Bankers’ pay is also under scrutiny in the UK after Royal Bank of Scotland and Barclays together handed £1m or more to 523 bankers, prompting Simon Walker, director-general of the Institute of Directors, to describe pay at the banks as unacceptable.

Loss-making UBS stressed that the shares and cash being given to Orcel, who joined UBS in July, would be handed over in three instalments in 2013, 2014 and 2015, as “replacement awards” in lieu of payments he was due at Bank of America Merrill Lynch, which he left in March last year after 20 years with a reputation as an effective dealmaker. One of his longest-standing clients is Santander, which he advised during the ABN Amro takeover.

“In line with market practice he received awards as a replacement for deferred compensation and benefits forfeited by his previous employers as a result of joining UBS,” the bank said.

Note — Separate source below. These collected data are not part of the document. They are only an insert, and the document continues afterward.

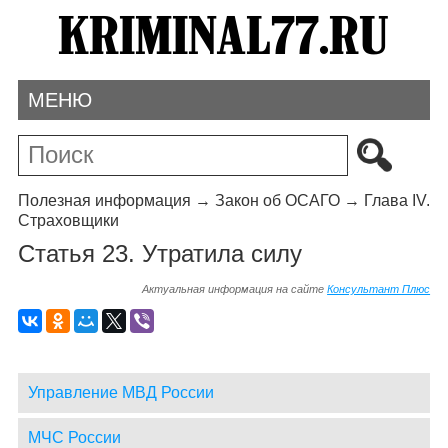
МЕНЮ
Полезная информация
→
Закон об ОСАГО
→
Глава IV.
Страховщики
Статья 23. Утратила силу
Актуальная информация на сайте
Консультант Плюс
Управление МВД России
МЧС России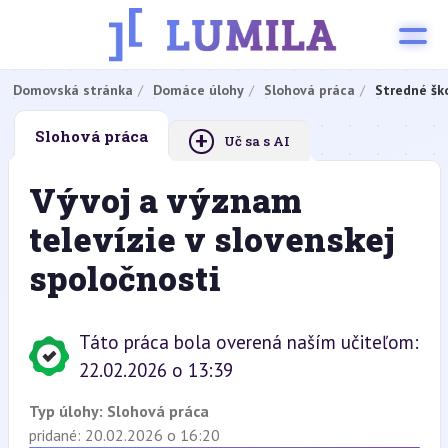
Domovská stránka
Domáce úlohy
Slohová práca
Stredné šk
+
Slohová práca
Uč sa s AI
Vývoj a význam
televízie v slovenskej
spoločnosti
Táto práca bola overená naším učiteľom:
22.02.2026 o 13:39
Typ úlohy:
Slohová práca
pridané: 20.02.2026 o 16:20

The disclosure of Orcel’s signing-on fee was in a 50-page compensation report from UBS, which has endured a turbulent two years during which it was fined £940m for rigging Libor and one of its traders, Kweku Adoboli, was jailed for fraudulent trading. Orcel was recruited by Sergio Ermotti, named as chief executive in the fallout from the Adoboli scandal, who was himself paid Sfr9m.

Ermotti originally hired Orcel as co-head of the investment bank but his co-head Carsten Kengeter has since left. Orcel warned 16,000 UBS investment banking staff in February that half of them would be paid no bonus for the year. The remuneration committee at UBS is led by Ann Godbehere, who was parachuted into Northern Rock at the time of its nationalisation but has now left.

With regards to Libor, UBS said that 26 employees had left before any action could be taken, 25 had their employment terminated and 27 had received sanctions in the form of withheld bonuses and promotions. The investment bank bonus pool was reduced by 50% and overall bonuses were down 7% at Sfr2.5bn. More than 300 individuals will have 10% lower bonuses than last year when they are paid this month. It said that 500 of its “key risk-takers” received SFr709m between them.